* [Directions] Restate the full listing word for word and leave the pictures out.

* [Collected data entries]
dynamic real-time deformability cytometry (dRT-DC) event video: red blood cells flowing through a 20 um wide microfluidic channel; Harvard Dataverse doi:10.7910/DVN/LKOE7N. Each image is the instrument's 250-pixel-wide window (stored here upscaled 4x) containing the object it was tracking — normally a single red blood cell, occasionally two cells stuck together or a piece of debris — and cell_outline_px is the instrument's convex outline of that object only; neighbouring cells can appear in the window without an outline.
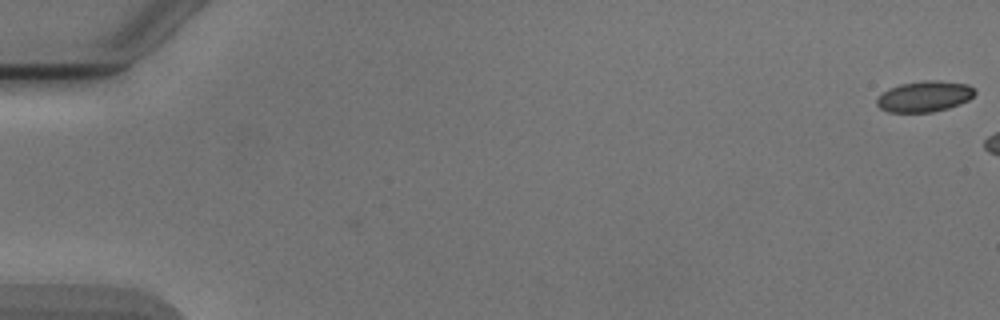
{"species": "Egyptian fruit bat (a non-hibernating species)", "species_latin": "Rousettus aegyptiacus", "temperature_condition": "cold", "stored_images_in_passage": 2, "camera_frame_rate_fps": 3000, "um_per_image_px": 0.085, "animal": {"sex": "male"}, "frame": {"image": 1, "passage_image": 1, "time_ms": 0.0, "image_size_px": [1000, 320], "cell_outline_px": [[976, 92], [968, 100], [960, 104], [948, 108], [932, 112], [888, 112], [880, 108], [876, 104], [876, 100], [888, 88], [900, 84], [924, 80], [940, 80], [968, 84], [976, 88]], "centroid_in_image_um": [78.6, 8.18], "position_along_channel_um": 6.4, "area_um2": 17.74}}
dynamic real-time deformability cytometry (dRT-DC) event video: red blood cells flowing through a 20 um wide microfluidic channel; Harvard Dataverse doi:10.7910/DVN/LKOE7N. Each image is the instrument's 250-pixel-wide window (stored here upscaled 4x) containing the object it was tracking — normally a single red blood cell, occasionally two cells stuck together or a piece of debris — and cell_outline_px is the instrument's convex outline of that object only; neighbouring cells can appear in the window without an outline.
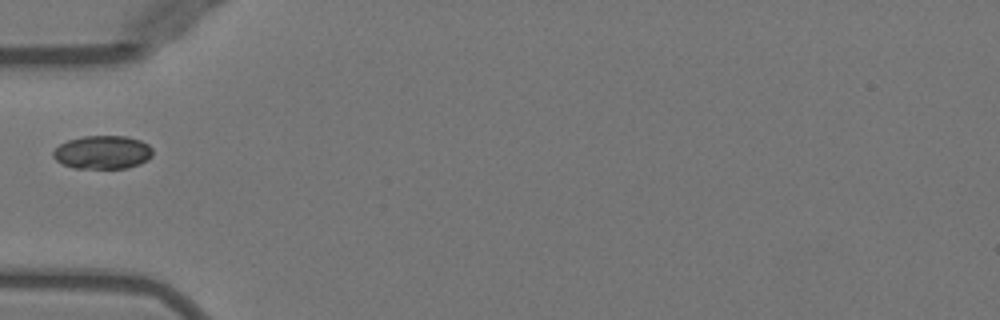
{"species": "Egyptian fruit bat (a non-hibernating species)", "species_latin": "Rousettus aegyptiacus", "temperature_condition": "warm", "stored_images_in_passage": 35, "camera_frame_rate_fps": 3000, "um_per_image_px": 0.085, "animal": {"sex": "female"}, "frame": {"image": 1, "passage_image": 1, "time_ms": 0.0, "image_size_px": [1000, 320], "cell_outline_px": [[152, 156], [148, 160], [140, 164], [128, 168], [76, 168], [64, 164], [56, 160], [52, 156], [52, 152], [60, 144], [68, 140], [84, 136], [128, 136], [140, 140], [148, 144], [152, 148]], "centroid_in_image_um": [8.75, 12.94], "position_along_channel_um": 76.3, "area_um2": 19.42}}
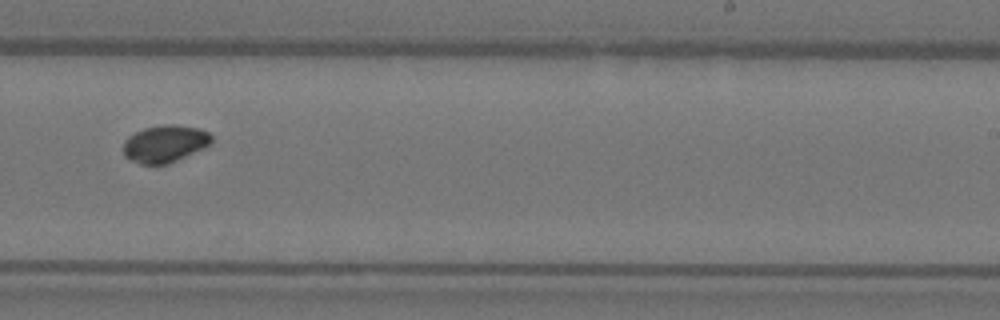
{"frame": {"image": 2, "passage_image": 16, "time_ms": 5.0, "image_size_px": [1000, 320], "cell_outline_px": [[212, 144], [204, 148], [168, 164], [140, 164], [128, 160], [124, 156], [124, 140], [128, 136], [144, 128], [164, 124], [176, 124], [200, 128], [208, 132], [212, 136]], "centroid_in_image_um": [14.02, 12.21], "position_along_channel_um": 275.0, "area_um2": 19.36}}
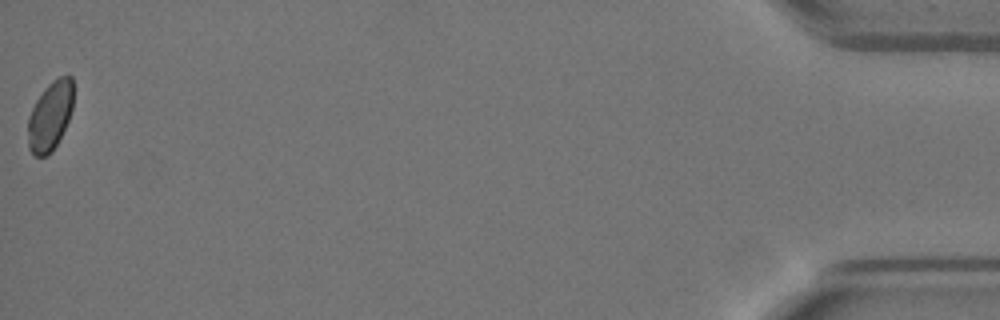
{"frame": {"image": 3, "passage_image": 35, "time_ms": 11.333, "image_size_px": [1000, 320], "cell_outline_px": [[72, 108], [68, 120], [52, 152], [48, 156], [36, 156], [28, 148], [28, 116], [36, 100], [44, 88], [52, 80], [60, 76], [72, 76]], "centroid_in_image_um": [4.24, 9.85], "position_along_channel_um": 431.0, "area_um2": 18.15}}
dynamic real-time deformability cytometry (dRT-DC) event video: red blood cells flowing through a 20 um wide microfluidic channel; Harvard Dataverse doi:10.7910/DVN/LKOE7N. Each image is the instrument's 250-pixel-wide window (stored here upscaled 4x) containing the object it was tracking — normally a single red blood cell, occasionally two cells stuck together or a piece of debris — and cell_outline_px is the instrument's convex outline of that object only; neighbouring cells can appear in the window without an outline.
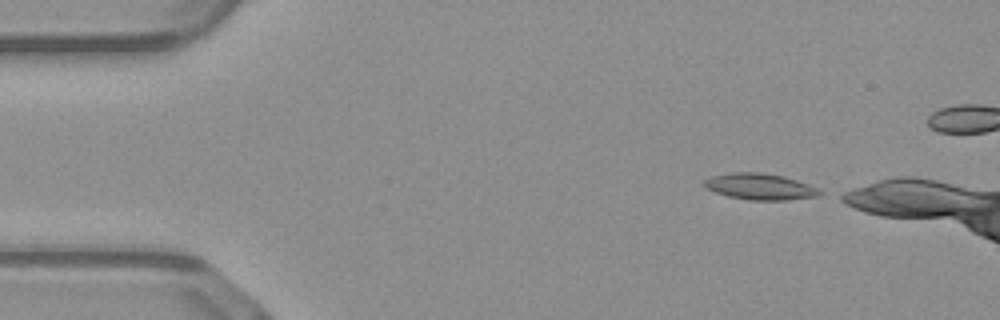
{"species": "common noctule bat (a hibernating species)", "species_latin": "Nyctalus noctula", "temperature_condition": "warm", "stored_images_in_passage": 38, "camera_frame_rate_fps": 3000, "um_per_image_px": 0.085, "animal": {"sex": "male", "body_mass_g": 23.1, "forearm_length_mm": 52.7}, "frame": {"image": 1, "passage_image": 1, "time_ms": 0.0, "image_size_px": [1000, 320], "cell_outline_px": [[824, 192], [816, 196], [784, 200], [748, 200], [728, 196], [716, 192], [700, 184], [704, 180], [712, 176], [732, 172], [756, 172], [780, 176], [796, 180], [808, 184]], "centroid_in_image_um": [64.55, 15.86], "position_along_channel_um": 20.4, "area_um2": 17.4}}
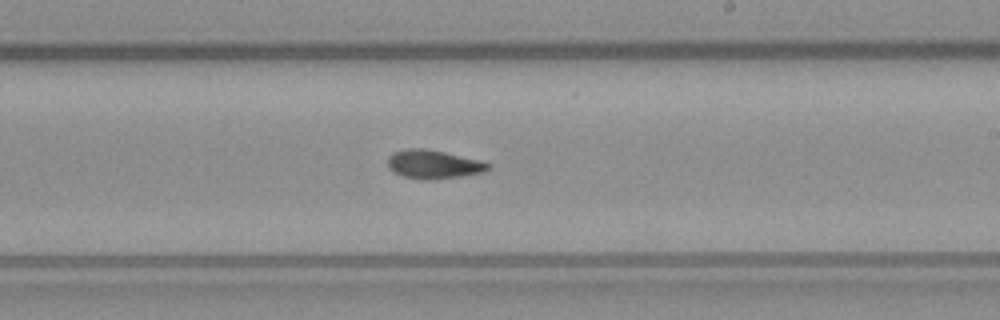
{"frame": {"image": 2, "passage_image": 24, "time_ms": 7.667, "image_size_px": [1000, 320], "cell_outline_px": [[492, 168], [484, 172], [460, 176], [404, 176], [392, 172], [388, 168], [388, 156], [392, 152], [408, 148], [424, 148], [444, 152], [480, 160], [492, 164]], "centroid_in_image_um": [36.86, 13.9], "position_along_channel_um": 252.1, "area_um2": 16.01}}
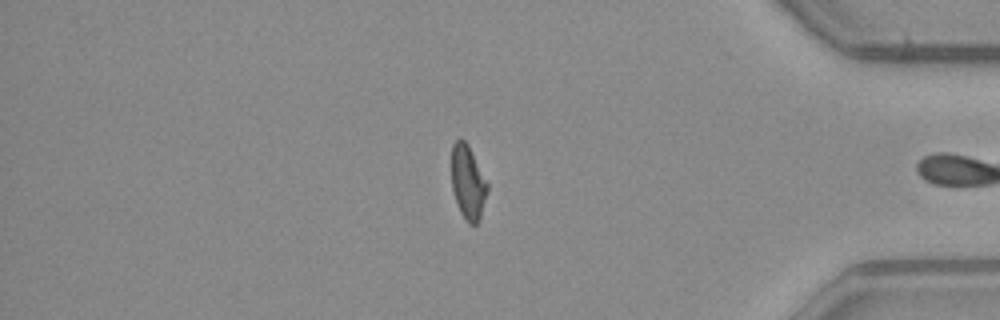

* [Task answer]
dynamic real-time deformability cytometry (dRT-DC) event video: red blood cells flowing through a 20 um wide microfluidic channel; Harvard Dataverse doi:10.7910/DVN/LKOE7N. Each image is the instrument's 250-pixel-wide window (stored here upscaled 4x) containing the object it was tracking — normally a single red blood cell, occasionally two cells stuck together or a piece of debris — and cell_outline_px is the instrument's convex outline of that object only; neighbouring cells can appear in the window without an outline.
{"species": "Egyptian fruit bat (a non-hibernating species)", "species_latin": "Rousettus aegyptiacus", "temperature_condition": "cold", "stored_images_in_passage": 2, "camera_frame_rate_fps": 3000, "um_per_image_px": 0.085, "animal": {"sex": "male"}, "frame": {"image": 1, "passage_image": 1, "time_ms": 0.0, "image_size_px": [1000, 320], "cell_outline_px": [[976, 92], [968, 100], [960, 104], [948, 108], [932, 112], [888, 112], [880, 108], [876, 104], [876, 100], [888, 88], [900, 84], [924, 80], [940, 80], [968, 84], [976, 88]], "centroid_in_image_um": [78.6, 8.18], "position_along_channel_um": 6.4, "area_um2": 17.74}}
dynamic real-time deformability cytometry (dRT-DC) event video: red blood cells flowing through a 20 um wide microfluidic channel; Harvard Dataverse doi:10.7910/DVN/LKOE7N. Each image is the instrument's 250-pixel-wide window (stored here upscaled 4x) containing the object it was tracking — normally a single red blood cell, occasionally two cells stuck together or a piece of debris — and cell_outline_px is the instrument's convex outline of that object only; neighbouring cells can appear in the window without an outline.
{"species": "Egyptian fruit bat (a non-hibernating species)", "species_latin": "Rousettus aegyptiacus", "temperature_condition": "warm", "stored_images_in_passage": 35, "camera_frame_rate_fps": 3000, "um_per_image_px": 0.085, "animal": {"sex": "female"}, "frame": {"image": 1, "passage_image": 1, "time_ms": 0.0, "image_size_px": [1000, 320], "cell_outline_px": [[152, 156], [148, 160], [140, 164], [128, 168], [76, 168], [64, 164], [56, 160], [52, 156], [52, 152], [60, 144], [68, 140], [84, 136], [128, 136], [140, 140], [148, 144], [152, 148]], "centroid_in_image_um": [8.75, 12.94], "position_along_channel_um": 76.3, "area_um2": 19.42}}
{"frame": {"image": 2, "passage_image": 16, "time_ms": 5.0, "image_size_px": [1000, 320], "cell_outline_px": [[212, 144], [204, 148], [168, 164], [140, 164], [128, 160], [124, 156], [124, 140], [128, 136], [144, 128], [164, 124], [176, 124], [200, 128], [208, 132], [212, 136]], "centroid_in_image_um": [14.02, 12.21], "position_along_channel_um": 275.0, "area_um2": 19.36}}
{"frame": {"image": 3, "passage_image": 35, "time_ms": 11.333, "image_size_px": [1000, 320], "cell_outline_px": [[72, 108], [68, 120], [52, 152], [48, 156], [36, 156], [28, 148], [28, 116], [36, 100], [44, 88], [52, 80], [60, 76], [72, 76]], "centroid_in_image_um": [4.24, 9.85], "position_along_channel_um": 431.0, "area_um2": 18.15}}
dynamic real-time deformability cytometry (dRT-DC) event video: red blood cells flowing through a 20 um wide microfluidic channel; Harvard Dataverse doi:10.7910/DVN/LKOE7N. Each image is the instrument's 250-pixel-wide window (stored here upscaled 4x) containing the object it was tracking — normally a single red blood cell, occasionally two cells stuck together or a piece of debris — and cell_outline_px is the instrument's convex outline of that object only; neighbouring cells can appear in the window without an outline.
{"species": "common noctule bat (a hibernating species)", "species_latin": "Nyctalus noctula", "temperature_condition": "warm", "stored_images_in_passage": 38, "camera_frame_rate_fps": 3000, "um_per_image_px": 0.085, "animal": {"sex": "male", "body_mass_g": 23.1, "forearm_length_mm": 52.7}, "frame": {"image": 1, "passage_image": 1, "time_ms": 0.0, "image_size_px": [1000, 320], "cell_outline_px": [[824, 192], [816, 196], [784, 200], [748, 200], [728, 196], [716, 192], [700, 184], [704, 180], [712, 176], [732, 172], [756, 172], [780, 176], [796, 180], [808, 184]], "centroid_in_image_um": [64.55, 15.86], "position_along_channel_um": 20.4, "area_um2": 17.4}}
{"frame": {"image": 2, "passage_image": 24, "time_ms": 7.667, "image_size_px": [1000, 320], "cell_outline_px": [[492, 168], [484, 172], [460, 176], [404, 176], [392, 172], [388, 168], [388, 156], [392, 152], [408, 148], [424, 148], [444, 152], [480, 160], [492, 164]], "centroid_in_image_um": [36.86, 13.9], "position_along_channel_um": 252.1, "area_um2": 16.01}}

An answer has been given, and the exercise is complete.